— Stated goal A —
How many lines in the entries below contain the string "false", with case counting? Reply with the number alone.

— Document passage —
More recently, the effect of bilingualism on cognitive control has been an area of great interest. Much research suggests that bilinguals have advantage over their monolingual counterparts when they perform cognitive control tasks (Bialystok, 2011; Bialystok, Craik, Klein, & Viswanathan, 2004; Bialystok, Craik, Green, & Gollan, 2009; Bialystok, Craik, & Ryan, 2006). This cognitive control advantage has been detected among child bilinguals relative to their monolingual peers (e.g., Bialystok, Barac, Blaye, & Poulin-Dubois, 2010) and among older adult bilinguals who showed delayed cognitive decline compared with their monolingual counterparts (e.g., Bialystok, Craik, & Freedman, 2007). In fact, some studies have also shown that young-adult bilinguals have cognitive control advantage relative to their counterpart monolinguals, at least in some cognitive control tasks (Bialystok, 2009; Costa, Hernandez, Costa-Faidella, & Sebastian-Galles, 2009; Prior & Gollan, 2011; Prior & Macwhinney, 2010), although a few studies have failed to capture this advantage, particularly in behavioral measures under low cognitive demand (Bialystok, Craik, & Ryan, 2006; Costa et al., 2009; Luk, Anderson, Craik, Grady, & Bialystok, 2010).

Besides behavioral results, ERPs (Event related potentials) studies show that there is a language control mechanism required to regulate and control the use of different languages and to prevent interference between them. In a recent study, an inhibitory effect (N200) was detected in on-line bilingual processing (Moreno, Rodrıguez-Fornells, & Laine, 2008). Moreover, in functional and structural neuroimaging studies (fMRI) (e.g., Abutalebi et al., 2012; Hervais-Adelman, Moser-Mercer, Michel, & Golestani, 2014) it is demonstrated that a structure tightly bound to domain-general cognitive control functions (e.g., dorsal anterior cingulate cortex ACC, the caudate nucleus), is a common locus for language control and resolving nonverbal conflict. Because of the need to switch between two alternate languages and because of the need to inhibit one over the other in order to use the target language, bilinguals use this common locus more frequently and more efficiently than monolinguals, so this advantage in language control very likely transfers to ← 12 | 13 → resolving nonlinguistic cognitive conflicts in domain-general cognitive control tasks, leading to bilingual advantage.

1.2   Definition of Terms

There are two general terms requiring definition for the convenience of the following discussions. More detailed descriptions and discussions of the relevant terms will be presented in the literature review section.

The first general term is bilingualism. Bilingualism may have different definitions in different academic fields. “Bilingualism” should be understood to include knowledge of any number of languages beyond one (Valian, 2014). For the current perspective, bilingualism refers generally to the state of speaking/learning two languages (Bialystok et al., 2009). There are two distinct categories of bilingualism. The first is simultaneous bilingualism in which people take one language as the official language and at the same time take another language as their daily language in life. In this category, the learning of two languages often takes place simultaneously at early childhood, and bilinguals in this case are often balanced bilingual speakers. The second type of bilingualism is sequential bilingualism in which people learn a second or foreign language in a late age after the acquisition of their mother tongue. Learning two languages takes place sequentially, and in this case bilinguals are often unbalanced bilingual speakers.

— Available data —

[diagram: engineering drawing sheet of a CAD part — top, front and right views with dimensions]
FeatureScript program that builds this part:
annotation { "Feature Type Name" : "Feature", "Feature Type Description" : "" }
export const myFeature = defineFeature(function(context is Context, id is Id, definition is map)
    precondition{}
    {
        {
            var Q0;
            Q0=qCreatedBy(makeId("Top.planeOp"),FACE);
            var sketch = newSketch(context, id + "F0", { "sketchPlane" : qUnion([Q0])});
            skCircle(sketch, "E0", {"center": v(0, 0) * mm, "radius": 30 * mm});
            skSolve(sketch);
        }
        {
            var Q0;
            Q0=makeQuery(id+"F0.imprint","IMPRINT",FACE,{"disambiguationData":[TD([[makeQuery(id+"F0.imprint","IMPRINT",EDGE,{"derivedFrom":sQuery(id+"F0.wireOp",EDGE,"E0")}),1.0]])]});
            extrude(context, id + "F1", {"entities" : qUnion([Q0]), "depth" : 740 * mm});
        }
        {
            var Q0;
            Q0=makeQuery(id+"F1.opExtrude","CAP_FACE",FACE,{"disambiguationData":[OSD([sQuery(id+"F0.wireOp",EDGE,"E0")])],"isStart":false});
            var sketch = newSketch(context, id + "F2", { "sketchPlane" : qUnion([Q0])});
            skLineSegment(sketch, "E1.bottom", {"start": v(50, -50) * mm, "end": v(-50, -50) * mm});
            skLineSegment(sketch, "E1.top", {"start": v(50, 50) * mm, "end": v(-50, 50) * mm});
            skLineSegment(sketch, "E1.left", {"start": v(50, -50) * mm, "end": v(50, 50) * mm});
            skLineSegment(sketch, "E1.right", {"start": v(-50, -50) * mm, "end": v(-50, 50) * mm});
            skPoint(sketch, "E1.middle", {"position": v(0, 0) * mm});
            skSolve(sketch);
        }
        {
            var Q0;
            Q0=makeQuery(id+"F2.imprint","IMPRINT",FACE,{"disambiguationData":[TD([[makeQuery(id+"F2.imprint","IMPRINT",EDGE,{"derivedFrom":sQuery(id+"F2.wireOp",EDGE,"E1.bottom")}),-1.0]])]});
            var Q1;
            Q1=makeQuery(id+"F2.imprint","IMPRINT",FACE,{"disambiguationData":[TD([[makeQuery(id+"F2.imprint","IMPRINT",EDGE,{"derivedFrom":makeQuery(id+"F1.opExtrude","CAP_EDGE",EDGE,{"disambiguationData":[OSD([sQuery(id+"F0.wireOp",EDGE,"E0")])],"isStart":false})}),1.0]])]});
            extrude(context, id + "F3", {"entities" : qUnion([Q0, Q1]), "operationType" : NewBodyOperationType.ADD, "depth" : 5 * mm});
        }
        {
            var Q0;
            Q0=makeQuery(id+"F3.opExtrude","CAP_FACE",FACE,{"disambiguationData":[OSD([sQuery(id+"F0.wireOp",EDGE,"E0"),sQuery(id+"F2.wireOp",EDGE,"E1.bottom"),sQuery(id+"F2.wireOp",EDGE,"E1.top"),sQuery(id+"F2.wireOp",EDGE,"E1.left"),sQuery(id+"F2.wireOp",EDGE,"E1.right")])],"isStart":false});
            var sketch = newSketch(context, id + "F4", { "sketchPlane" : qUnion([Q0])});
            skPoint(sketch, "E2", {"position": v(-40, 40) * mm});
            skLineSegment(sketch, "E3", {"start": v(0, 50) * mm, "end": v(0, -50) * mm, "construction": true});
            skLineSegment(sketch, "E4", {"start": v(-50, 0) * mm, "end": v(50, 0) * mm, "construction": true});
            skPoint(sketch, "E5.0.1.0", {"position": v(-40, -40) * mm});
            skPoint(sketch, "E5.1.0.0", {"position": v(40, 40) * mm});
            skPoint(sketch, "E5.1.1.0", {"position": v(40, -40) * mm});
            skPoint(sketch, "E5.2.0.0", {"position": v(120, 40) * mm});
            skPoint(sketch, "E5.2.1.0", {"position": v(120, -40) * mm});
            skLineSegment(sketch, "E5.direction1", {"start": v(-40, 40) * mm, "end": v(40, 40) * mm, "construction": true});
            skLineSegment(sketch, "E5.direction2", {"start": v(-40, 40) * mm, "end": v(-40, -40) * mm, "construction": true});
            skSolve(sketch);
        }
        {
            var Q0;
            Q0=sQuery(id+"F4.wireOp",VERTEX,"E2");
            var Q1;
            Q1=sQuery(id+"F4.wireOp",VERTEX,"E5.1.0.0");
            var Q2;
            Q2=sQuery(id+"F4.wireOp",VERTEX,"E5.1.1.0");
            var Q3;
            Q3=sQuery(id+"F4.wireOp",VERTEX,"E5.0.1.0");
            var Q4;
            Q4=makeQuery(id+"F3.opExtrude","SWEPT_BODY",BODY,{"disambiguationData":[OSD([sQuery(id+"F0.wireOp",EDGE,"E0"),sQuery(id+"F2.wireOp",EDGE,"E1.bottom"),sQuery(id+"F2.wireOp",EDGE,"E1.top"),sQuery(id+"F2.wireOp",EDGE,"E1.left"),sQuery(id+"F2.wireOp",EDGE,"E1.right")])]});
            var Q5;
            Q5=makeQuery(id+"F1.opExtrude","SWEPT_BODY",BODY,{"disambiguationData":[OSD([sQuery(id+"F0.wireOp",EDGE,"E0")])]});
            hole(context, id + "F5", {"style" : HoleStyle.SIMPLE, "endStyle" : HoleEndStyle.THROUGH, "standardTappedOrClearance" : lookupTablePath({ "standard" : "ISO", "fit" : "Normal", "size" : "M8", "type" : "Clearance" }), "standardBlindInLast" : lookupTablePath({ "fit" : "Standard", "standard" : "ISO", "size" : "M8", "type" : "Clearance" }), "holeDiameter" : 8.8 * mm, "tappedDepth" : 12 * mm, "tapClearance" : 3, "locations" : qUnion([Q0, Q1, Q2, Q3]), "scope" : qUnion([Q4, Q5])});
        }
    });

— Stated goal B —
In the passage on bilingualism, which kind of bilingualism involves learning two languages at the same time in early childhood?

— Worked answer A —
3

— Worked answer B —
Simultaneous bilingualism.